# Ford 1300 Hydraulic problem



## tef (Jul 28, 2012)

Front loader and 3pt real sluggish after it heats up, appx an hour of operation. Then gets to where it's almost not working, real slow and choppy. Fluid level good on stick and no visible leaks. Several people have mentioned to clean filter or screen, but I cannot find where it is located. Tried diff places but not finding it. Can someone tell me where I can find this. Hoping a cleaning will solve my problem.


----------



## harry16 (Dec 8, 2011)

Take a look at the hydraulic fluid on your dipstick after it slows down. Look for air bubbles in the hydraulic fluid. Really fine air bubbles will cause the fluid to look milky.

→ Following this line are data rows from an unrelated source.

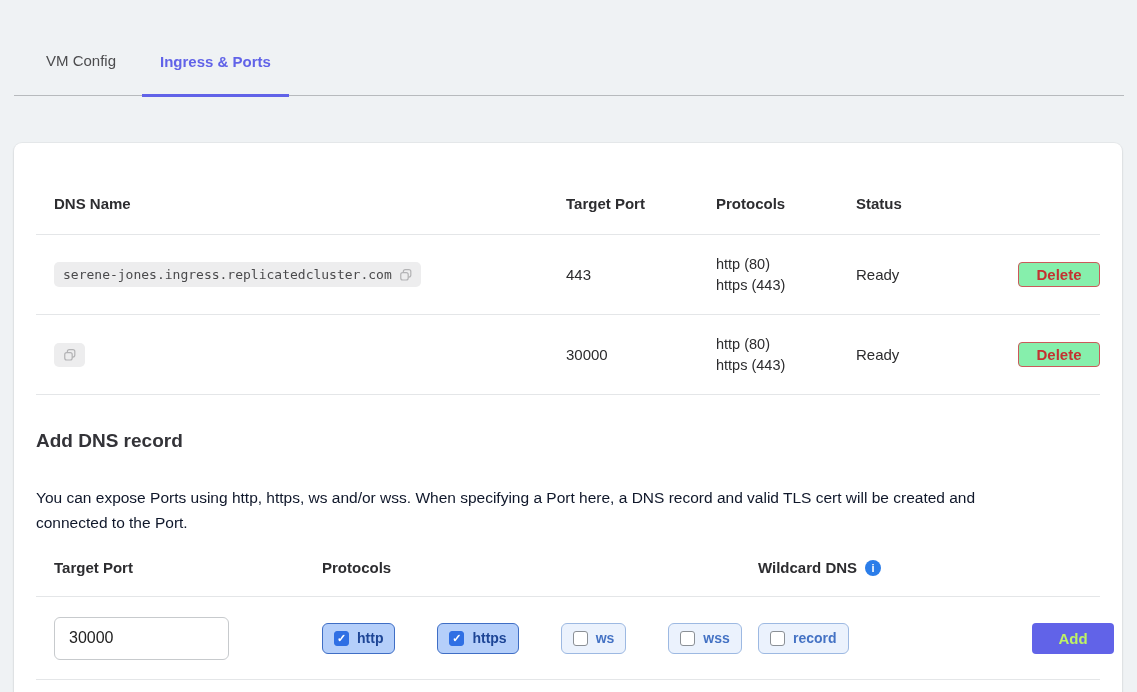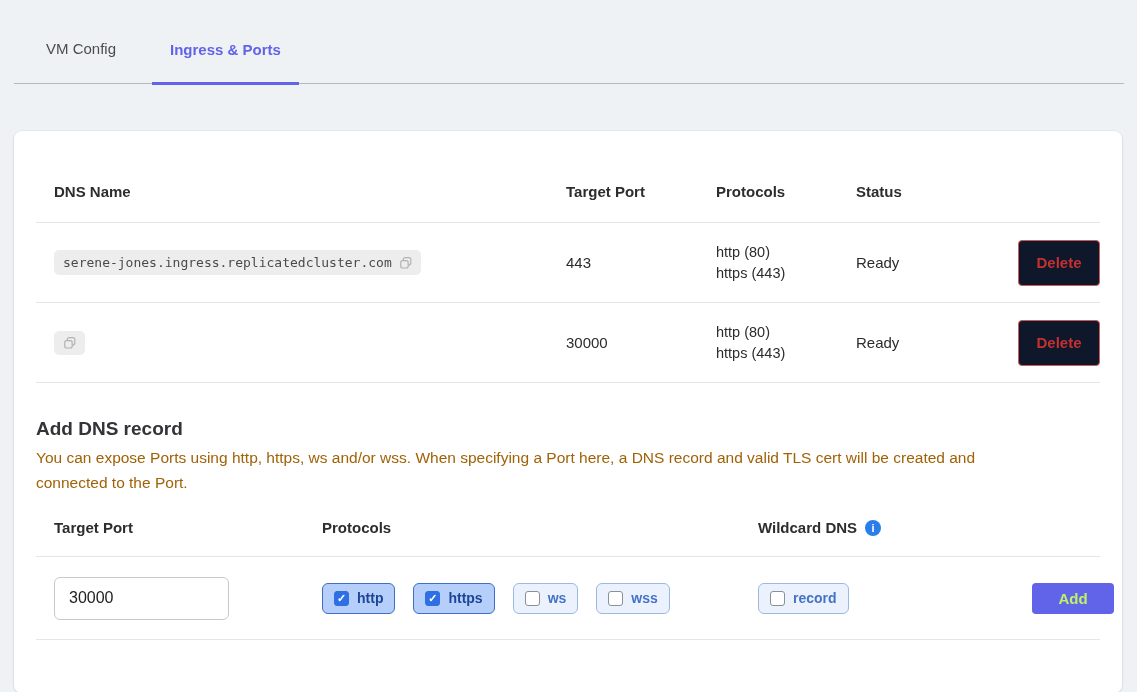--- a/index.html
+++ b/index.html
@@ -15,10 +15,10 @@
     display:flex;
     align-items:flex-end;
     padding:0 0 0 30px;
-    margin:4px 13px 0 14px;
+    margin:16px 13px 0 14px;
     border-bottom:1px solid #b7babd;
     height:80px;
-    gap:34px;
+    gap:24px;
   }
   .tab {
     font-size:15px;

If so, you have a suction leak (probably an o-ring) somewhere on the suction side that gets worse with temperature. 

See attached diagram (items #8 & #15) for hydraulic filters. They NEED TO BE CHANGED, but I doubt that it will cause major change in performance as you are reporting.

Additional thought: The suction line (I think) is item #25. Check it for cracks/minor leaks along its extent. Check for possible leaking O-rings item #27. Also, the rubber bushing #24 may be collapsing with time shutting off fluid flow (or possibly an internal restriction with time), or leaking air at the connections. Remember, this is a suction line - no pressure - just suction. Minor fluid leaks serve to indicate a possible air leaks (if oil can come out, air can go in).


----------



## tef (Jul 28, 2012)

thanks harry16, very helpful info, thanks for diagram, this will help me get started and at least rule out some things. thanks again.


----------



## tef (Jul 28, 2012)

Got it apart, found the filter. lots of sludge and trash on filter. I'm sure it has never been changed or looked at. Hope this solves the problem, I know it will help anyway. Thanks again.
(trying to order new filter)


----------